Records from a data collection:
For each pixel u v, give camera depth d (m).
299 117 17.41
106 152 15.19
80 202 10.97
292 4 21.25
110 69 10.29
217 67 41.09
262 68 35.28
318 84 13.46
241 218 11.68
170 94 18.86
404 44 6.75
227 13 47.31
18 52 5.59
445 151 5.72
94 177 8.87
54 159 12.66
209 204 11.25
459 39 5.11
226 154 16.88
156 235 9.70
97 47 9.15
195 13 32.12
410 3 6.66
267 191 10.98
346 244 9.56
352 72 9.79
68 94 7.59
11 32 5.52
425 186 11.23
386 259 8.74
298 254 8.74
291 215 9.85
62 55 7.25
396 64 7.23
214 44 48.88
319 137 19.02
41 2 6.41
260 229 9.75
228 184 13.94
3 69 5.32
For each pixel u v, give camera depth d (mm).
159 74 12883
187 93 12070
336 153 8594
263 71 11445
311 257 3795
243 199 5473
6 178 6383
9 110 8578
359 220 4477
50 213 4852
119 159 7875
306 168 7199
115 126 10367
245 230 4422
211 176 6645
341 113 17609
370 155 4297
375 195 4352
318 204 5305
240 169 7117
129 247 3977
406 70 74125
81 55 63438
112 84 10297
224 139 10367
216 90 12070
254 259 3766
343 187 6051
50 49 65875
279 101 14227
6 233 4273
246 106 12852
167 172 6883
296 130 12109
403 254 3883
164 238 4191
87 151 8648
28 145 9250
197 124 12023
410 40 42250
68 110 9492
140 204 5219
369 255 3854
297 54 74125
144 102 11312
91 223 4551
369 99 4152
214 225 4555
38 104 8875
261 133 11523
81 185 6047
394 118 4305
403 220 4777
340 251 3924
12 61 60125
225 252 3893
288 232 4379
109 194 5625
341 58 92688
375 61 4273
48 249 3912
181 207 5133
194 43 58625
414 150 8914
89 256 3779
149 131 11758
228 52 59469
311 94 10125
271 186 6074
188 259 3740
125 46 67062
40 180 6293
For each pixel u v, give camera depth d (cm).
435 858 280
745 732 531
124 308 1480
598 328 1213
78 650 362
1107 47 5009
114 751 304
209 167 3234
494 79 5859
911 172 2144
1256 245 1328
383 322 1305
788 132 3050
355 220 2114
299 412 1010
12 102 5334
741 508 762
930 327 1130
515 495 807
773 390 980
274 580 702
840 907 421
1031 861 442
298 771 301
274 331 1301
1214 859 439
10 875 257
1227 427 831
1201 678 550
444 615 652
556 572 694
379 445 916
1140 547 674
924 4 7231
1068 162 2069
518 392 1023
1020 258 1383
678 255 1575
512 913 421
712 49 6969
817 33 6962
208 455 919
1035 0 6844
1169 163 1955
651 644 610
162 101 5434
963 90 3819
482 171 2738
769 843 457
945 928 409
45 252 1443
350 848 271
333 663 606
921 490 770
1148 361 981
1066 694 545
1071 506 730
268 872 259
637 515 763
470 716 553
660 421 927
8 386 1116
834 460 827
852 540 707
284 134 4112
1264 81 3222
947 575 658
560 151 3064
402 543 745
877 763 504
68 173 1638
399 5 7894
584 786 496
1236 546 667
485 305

- [Aim of the task]: Beginning at the line where "1066 694 545" appears, extract each line through the end of the data above; keep them exact and include nothing else.

- [Reply to the exercise]:
1066 694 545
1071 506 730
268 872 259
637 515 763
470 716 553
660 421 927
8 386 1116
834 460 827
852 540 707
284 134 4112
1264 81 3222
947 575 658
560 151 3064
402 543 745
877 763 504
68 173 1638
399 5 7894
584 786 496
1236 546 667
485 305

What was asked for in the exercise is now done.